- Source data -
start

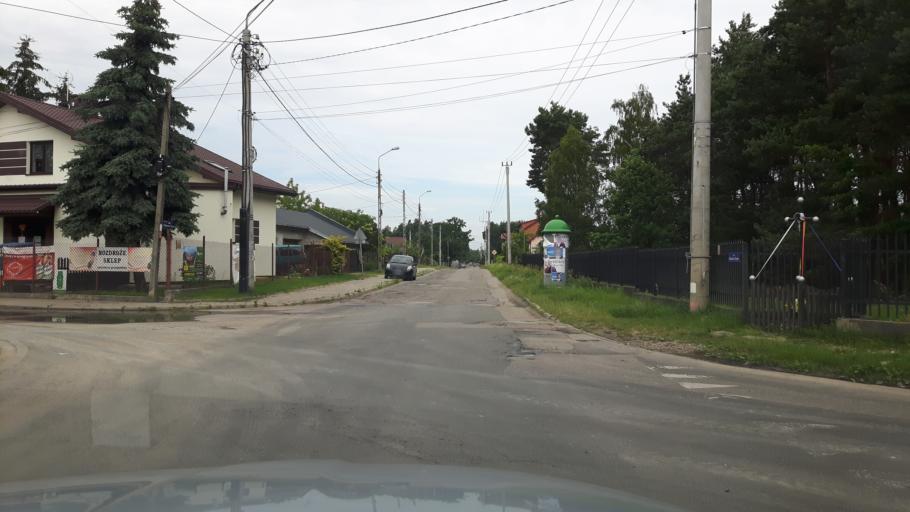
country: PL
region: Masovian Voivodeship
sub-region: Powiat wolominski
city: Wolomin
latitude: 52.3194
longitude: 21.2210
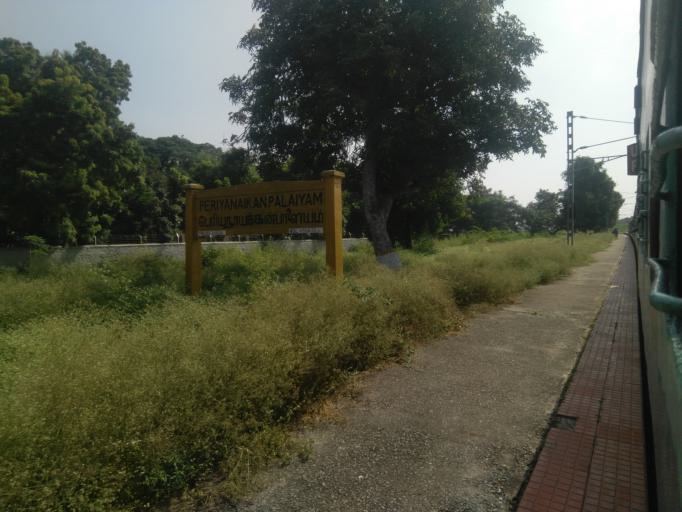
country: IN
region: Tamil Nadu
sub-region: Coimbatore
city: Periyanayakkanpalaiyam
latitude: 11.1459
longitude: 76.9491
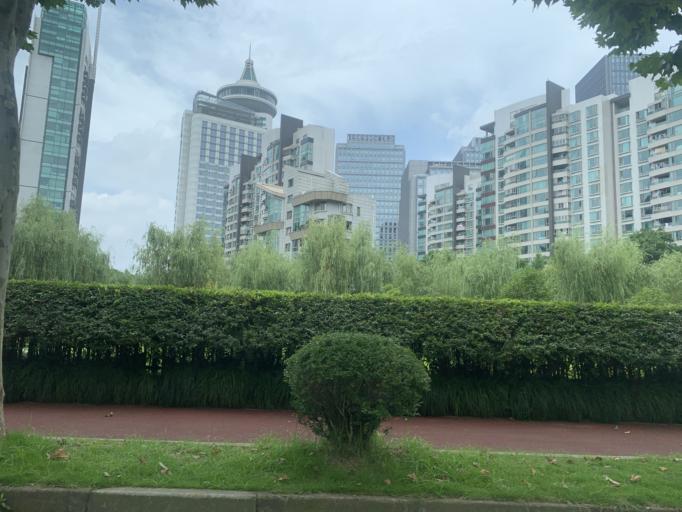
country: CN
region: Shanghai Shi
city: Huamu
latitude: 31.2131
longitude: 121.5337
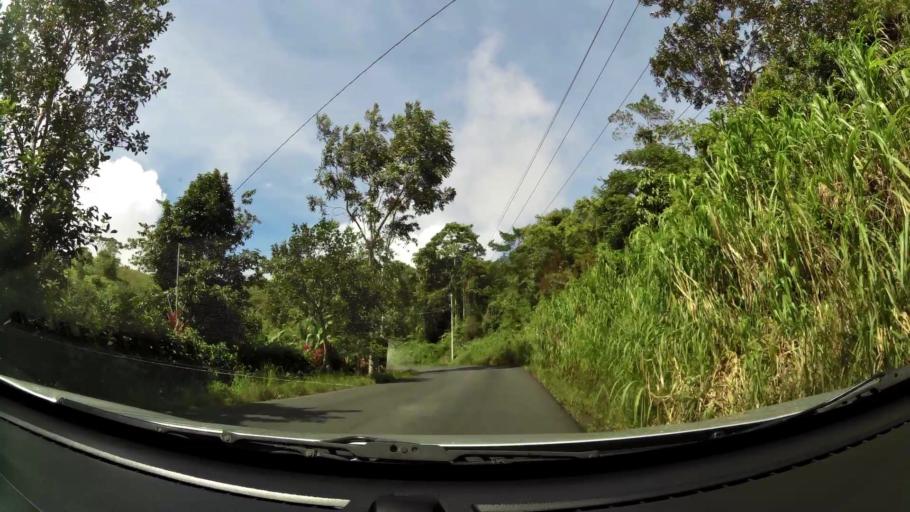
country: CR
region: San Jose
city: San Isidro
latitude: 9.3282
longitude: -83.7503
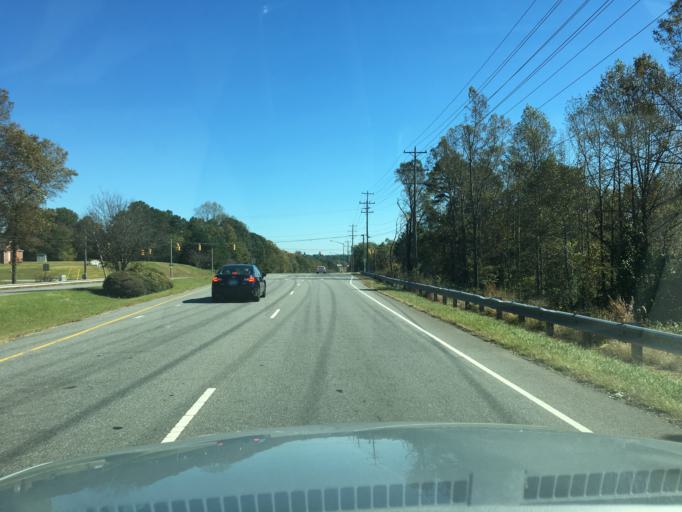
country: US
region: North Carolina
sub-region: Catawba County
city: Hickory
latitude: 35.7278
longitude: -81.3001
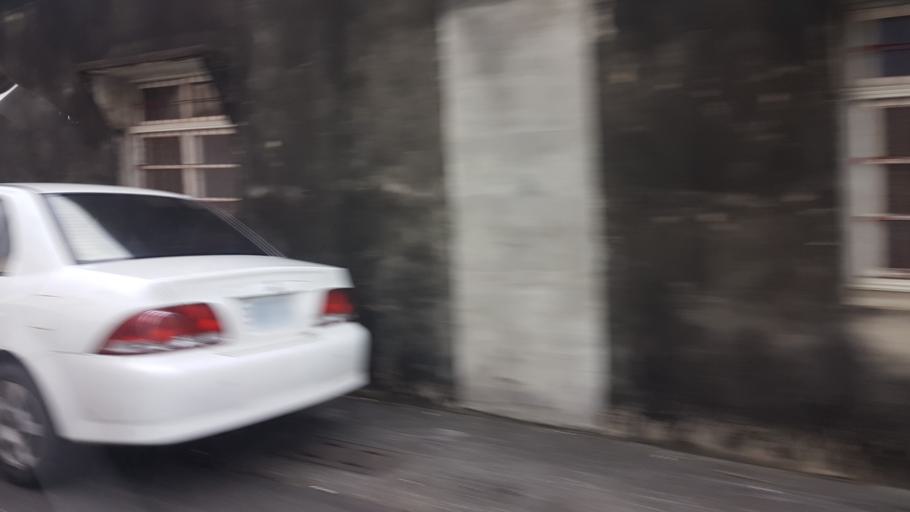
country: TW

end

- PROBLEM -
Rewrite the listing with every "city" renamed to "locality" and nothing else changed, leaving out the pictures.

- WRITTEN SOLUTION -
country: PL
region: Masovian Voivodeship
sub-region: Powiat wolominski
locality: Wolomin
latitude: 52.3194
longitude: 21.2210
country: IN
region: Tamil Nadu
sub-region: Coimbatore
locality: Periyanayakkanpalaiyam
latitude: 11.1459
longitude: 76.9491
country: CN
region: Shanghai Shi
locality: Huamu
latitude: 31.2131
longitude: 121.5337
country: CR
region: San Jose
locality: San Isidro
latitude: 9.3282
longitude: -83.7503
country: US
region: North Carolina
sub-region: Catawba County
locality: Hickory
latitude: 35.7278
longitude: -81.3001
country: TW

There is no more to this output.